What you should do: Please recast the part of the listing that opens with the line containing "Count the number of slices in the pie." and runs through the end of the listing as a Markdown table with the columns Row and Line. Skip blank lines and leave the pictures out.
Excerpted data: Begin
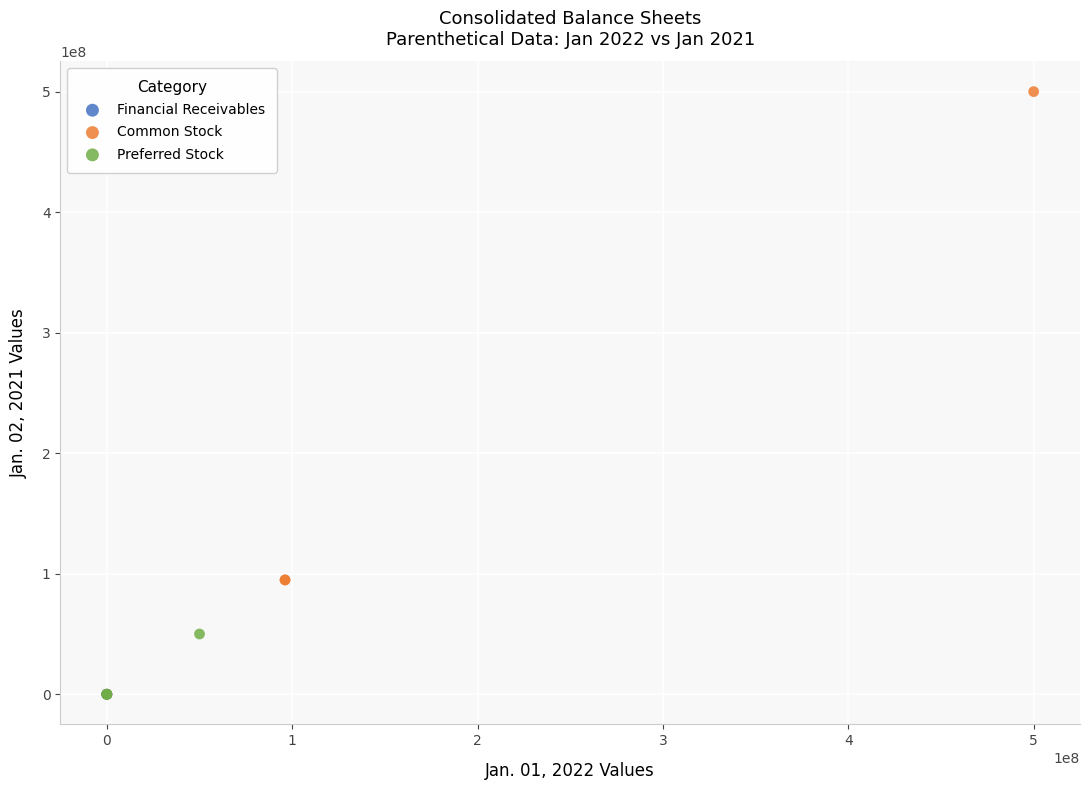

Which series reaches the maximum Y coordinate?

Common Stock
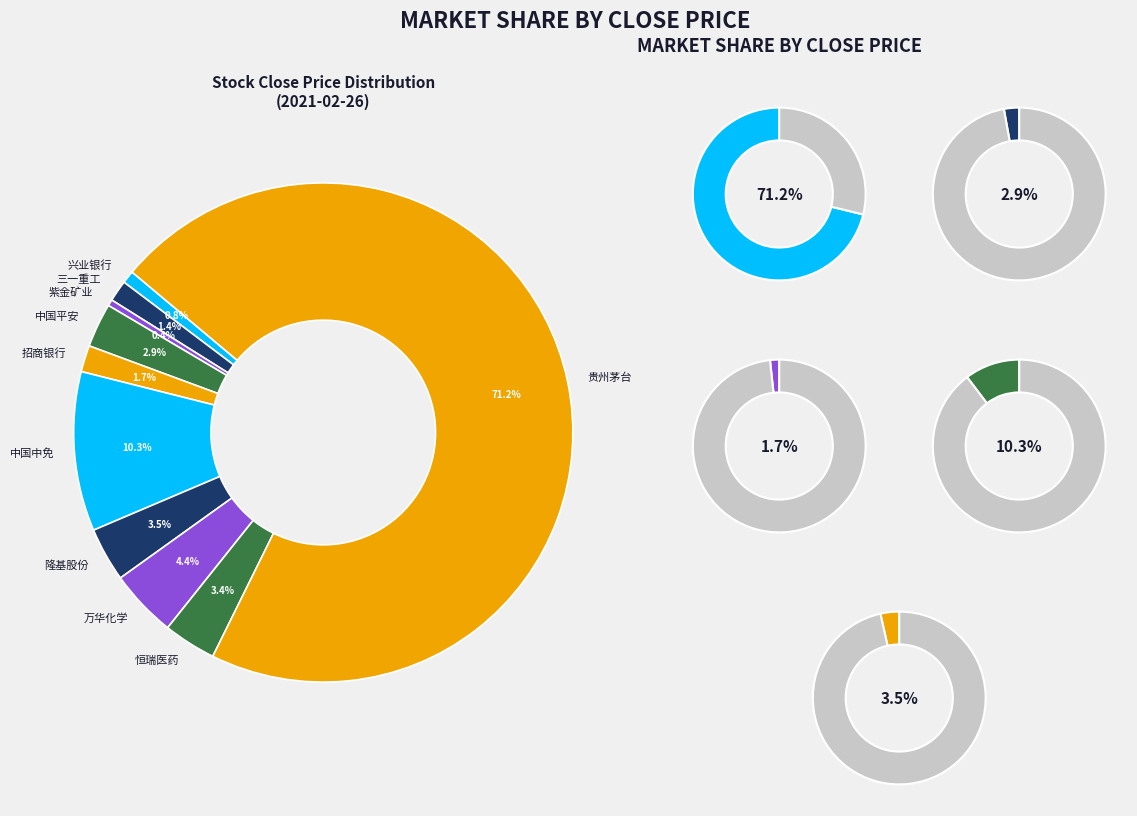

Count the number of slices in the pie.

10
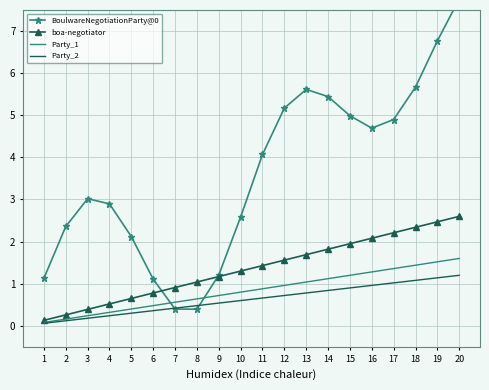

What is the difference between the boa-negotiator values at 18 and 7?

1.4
Excerpted data: End
Answer to the problem:
| Row | Line |
|---|---|
| 1 | Count the number of slices in the pie. |
| 2 | 10 |
| 3 | What is the difference between the boa-negotiator values at 18 and 7? |
| 4 | 1.4 |